4. M. B a sollicité de l'Université de Rennes, par courriel du 29 décembre 2022, " les informations sur les courriers et courriels (le) concernant échangés avec l'ARS de Bretagne ". Le même jour, il a saisi la commission d'accès aux documents administratifs (CADA) d'une demande d'avis sur le caractère communicable de ces documents. Par avis du 16 février 2023, notifié le 7 mars 2023, la CADA a émis un avis favorable à la communication de ces documents.
5. D'une part, à la suite de cet avis, M. B s'est vu communiquer, le 14 mars 2023, son dossier étudiant ainsi que les mails adressés à différents interlocuteurs, dont l'agence régionale de santé Bretagne, des 3 et 24 mars 2022 par le doyen de la faculté de médecine de Rennes au sujet de son changement de subdivision. L'Université de Rennes lui a également communiqué, dans le cadre de la présente instance, des courriels des 14, 17, 18 et 23 mars 2022 concernant des échanges entre l'ARS Auvergne Rhône- Alpes et l'ARS Bretagne, dont elle a été rendu destinataire en copie. Il est également constant que le directeur général de l'ARS Bretagne avait communiqué à M. B, par courrier du 16 janvier 2023, les courriels des 8 et 15 février 2022 échangés avec le doyen de la faculté de médecine de Rennes en lien en particulier avec son changement de subdivision. Il s'ensuit que la requête de M. B aux fins de la communication de ces documents est devenue sans objet.
6. D'autre part, M. B soutient que l'ensemble des échanges reconnus communicables par la CADA ne lui ont pas été communiqués en produisant un mail de l'ARS Bretagne adressé le 10 mars 2022 à l'ARS Auvergne Rhône Alpes officialisant son changement de subdivision. Toutefois, il ressort des pièces du dossier que l'Université de Rennes n'a été destinataire de ce courriel qu'en copie. Dans ces conditions, M. B n'établit pas que l'ensemble des échanges directs entre l'Université de Rennes et l'ARS Bretagne ne lui auraient pas été communiqués conformément à l'avis de la CADA.

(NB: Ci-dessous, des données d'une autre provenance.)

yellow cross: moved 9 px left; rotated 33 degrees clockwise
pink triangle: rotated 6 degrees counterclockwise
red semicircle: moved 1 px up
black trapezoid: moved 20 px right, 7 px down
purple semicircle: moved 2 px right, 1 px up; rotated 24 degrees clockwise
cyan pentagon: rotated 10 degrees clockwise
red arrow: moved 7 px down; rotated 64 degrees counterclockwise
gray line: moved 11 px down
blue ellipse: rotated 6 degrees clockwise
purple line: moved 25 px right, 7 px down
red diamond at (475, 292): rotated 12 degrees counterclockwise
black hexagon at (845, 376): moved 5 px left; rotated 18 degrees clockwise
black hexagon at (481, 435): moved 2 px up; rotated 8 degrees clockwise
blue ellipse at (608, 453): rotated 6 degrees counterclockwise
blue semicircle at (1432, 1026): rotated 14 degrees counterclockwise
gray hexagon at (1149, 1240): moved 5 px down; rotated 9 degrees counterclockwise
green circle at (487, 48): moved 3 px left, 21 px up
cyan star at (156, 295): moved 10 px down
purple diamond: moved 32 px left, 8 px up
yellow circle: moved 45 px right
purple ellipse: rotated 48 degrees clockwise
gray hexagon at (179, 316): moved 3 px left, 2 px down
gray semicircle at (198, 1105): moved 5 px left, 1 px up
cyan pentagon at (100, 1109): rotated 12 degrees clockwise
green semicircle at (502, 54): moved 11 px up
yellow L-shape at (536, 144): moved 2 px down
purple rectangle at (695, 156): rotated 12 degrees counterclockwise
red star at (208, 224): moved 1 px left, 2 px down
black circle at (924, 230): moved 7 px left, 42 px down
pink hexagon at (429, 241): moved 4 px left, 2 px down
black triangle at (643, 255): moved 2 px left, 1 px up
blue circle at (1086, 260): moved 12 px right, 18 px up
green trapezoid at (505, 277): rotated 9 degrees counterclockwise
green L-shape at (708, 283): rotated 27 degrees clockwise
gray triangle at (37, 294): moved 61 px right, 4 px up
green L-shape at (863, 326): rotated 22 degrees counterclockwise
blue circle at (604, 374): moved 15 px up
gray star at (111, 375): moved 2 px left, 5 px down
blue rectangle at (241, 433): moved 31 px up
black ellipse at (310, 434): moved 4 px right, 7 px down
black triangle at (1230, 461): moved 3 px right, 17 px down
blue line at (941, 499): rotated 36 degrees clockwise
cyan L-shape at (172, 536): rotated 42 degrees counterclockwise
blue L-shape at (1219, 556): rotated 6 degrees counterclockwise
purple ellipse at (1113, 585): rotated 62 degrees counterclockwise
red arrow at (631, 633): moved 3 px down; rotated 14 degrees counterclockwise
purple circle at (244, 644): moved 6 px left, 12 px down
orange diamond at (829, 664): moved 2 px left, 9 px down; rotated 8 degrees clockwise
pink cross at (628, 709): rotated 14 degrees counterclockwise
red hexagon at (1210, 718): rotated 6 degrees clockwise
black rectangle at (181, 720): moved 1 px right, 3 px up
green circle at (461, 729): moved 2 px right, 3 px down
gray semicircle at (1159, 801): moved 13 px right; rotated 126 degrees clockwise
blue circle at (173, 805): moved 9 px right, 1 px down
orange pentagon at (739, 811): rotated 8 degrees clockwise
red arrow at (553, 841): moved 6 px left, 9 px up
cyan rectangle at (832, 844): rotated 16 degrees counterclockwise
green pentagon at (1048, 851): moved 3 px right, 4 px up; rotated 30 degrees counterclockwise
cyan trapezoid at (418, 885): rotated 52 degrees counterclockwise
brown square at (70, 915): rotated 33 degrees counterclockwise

En ce qui concerne le surplus des conclusions :
7. M. B a également formulé à plusieurs reprises entre le 25 novembre 2022 et le 4 février 2023 plusieurs demandes de communication de documents auprès du doyen et du chef du service ophtalmologie et coordinateur du DES d'ophtalmologie de la faculté de médecine de Rennes, de la direction générale du centre hospitalier universitaire de Rennes, , de l'Université de Rennes, de l'agence régionale de santé Bretagne et des enquêtrices mandatées pour mener l'enquête administrative à la suite de ses signalements pour discrimination. Ces demandes tendent à obtenir communication des courriers et courriels qui ont pu être échangés entre ces différentes instances et personnes ainsi qu'avec le chef du service ophtalmologie du centre hospitalier universitaire de Caen Normandie, dans le cadre soit de l'enquête administrative, soit de son changement de subdivision administrative vers Caen.
8. En l'état de l'instruction, aucun des moyens invoqués susvisés n'est propre à créer un doute sérieux quant à la légalité des refus implicites de communication des documents sollicités, étant précisé que si M. B soutient que ces documents lui sont utiles pour assurer sa défense dans le cadre des instances contentieuses en cours, il appartient aux juges saisis des litiges, à quelque titre que ce soit, de faire usage des pouvoirs généraux d'instruction qui leur sont dévolus pour ordonner, le cas échéant, les communications qui leur paraissent nécessaires à la solution du litige.
9. Il résulte de ce qui précède que les conclusions à fin de suspension présentées par M. B ne peuvent, sans qu'il soit besoin de statuer sur les fins de non-recevoir opposées par l'Université de Rennes, qu'être rejetées.
Sur les frais liés au litige :
10. Dans les circonstances de l'espèce, il n'y a pas lieu de faire droit aux conclusions de l'Université de Rennes présentées sur le fondement de l'article L. 761-1 du code de justice administrative.
O R D O N N E :
Article 1er : Il n'y a pas lieu de statuer sur les conclusions de la requête de M. B en ce qui concerne les documents mentionnés à l'article 5 du présent jugement.
Article 2 : Le surplus des conclusions de la requête est rejeté.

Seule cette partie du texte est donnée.